I need the fast way to:
- find the points combination between A and B,
- find the results of the distance from the combination in Distance
For example:
DATA = [0,1,...100]
A = [0,1,2]
B = [6,7,8]
Distance = [100x100] # contains the pairwise distance of all instances from DATA
# need a function to combine A and B
points_combination=[[0,6],[0,7],[0,8],[1,6],[1,7],[1,8],[2,6],[2,7],[2,8]]
# need a function to refer points_combination with Distance, so that I can get this results
distance_points=[0.346, 0.270, 0.314, 0.339, 0.241, 0.283, 0.304, 0.294, 0.254]
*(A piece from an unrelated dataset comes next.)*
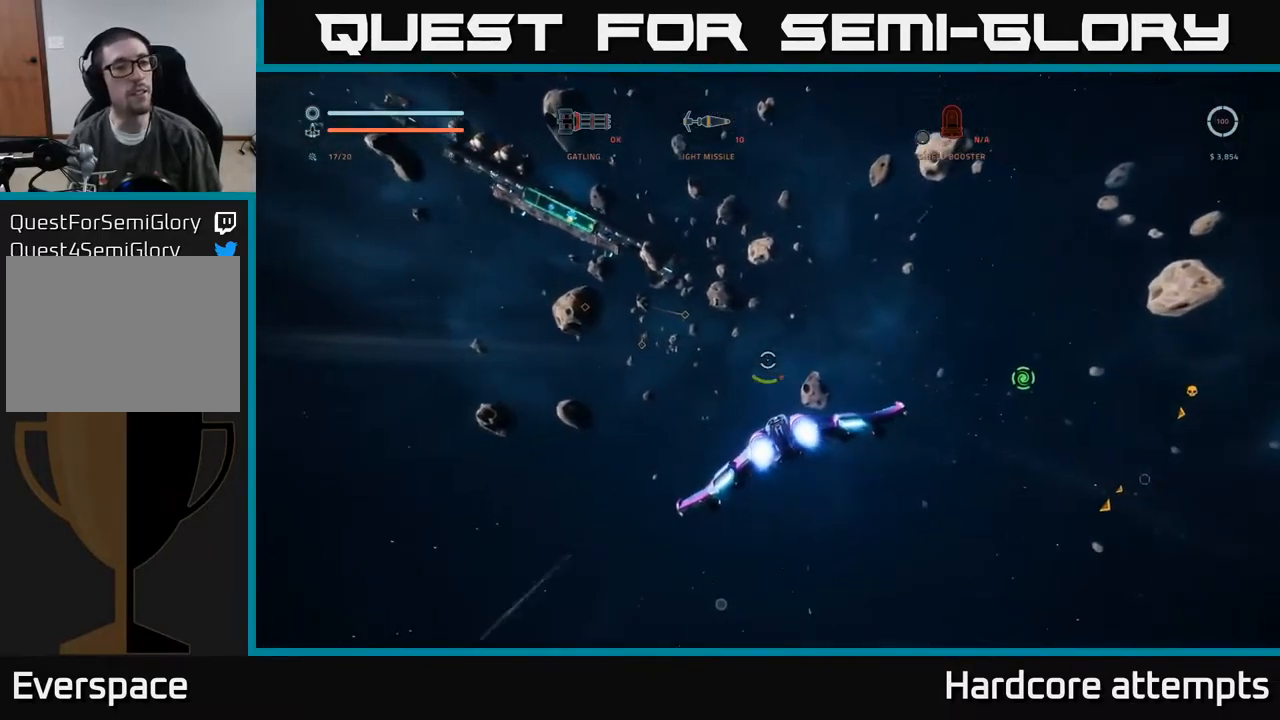
{"buttons": ["L1"], "left_stick": "up", "right_stick": "center", "events": [[317, "right_stick", "center"]]}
I already try to solve it myself, but when it deals with large data it's very slow
Here's the code I tried:
import numpy as np
def function(pair_distances, k, clusters):
list_distance = []
cluster_qty = k
for cluster_id in range(cluster_qty):
all_clusters = clusters[:] # List of all instances ID on their own cluster
in_cluster = all_clusters.pop(cluster_id) # List of instances ID inside the cluster
not_in_cluster = all_clusters # List of instances ID outside the cluster
# combine A and B array into a points to refer to Distance array
list_dist_id = np.array(np.meshgrid(in_cluster, np.concatenate(not_in_cluster))).T.reshape(-1, 2)
temp_dist = 9999999
for instance in range(len(list_dist_id)):
# basically refer the distance value from the pair_distances array
temp_dist = min(temp_dist, (pair_distances[list_dist_id[instance][0], list_dist_id[instance][1]]))
list_distance.append(temp_dist)
return list_distance
Notice that the nested loop is the source of the time consuming problem. This is my first time asking in this forum, so please let me know if you need more information.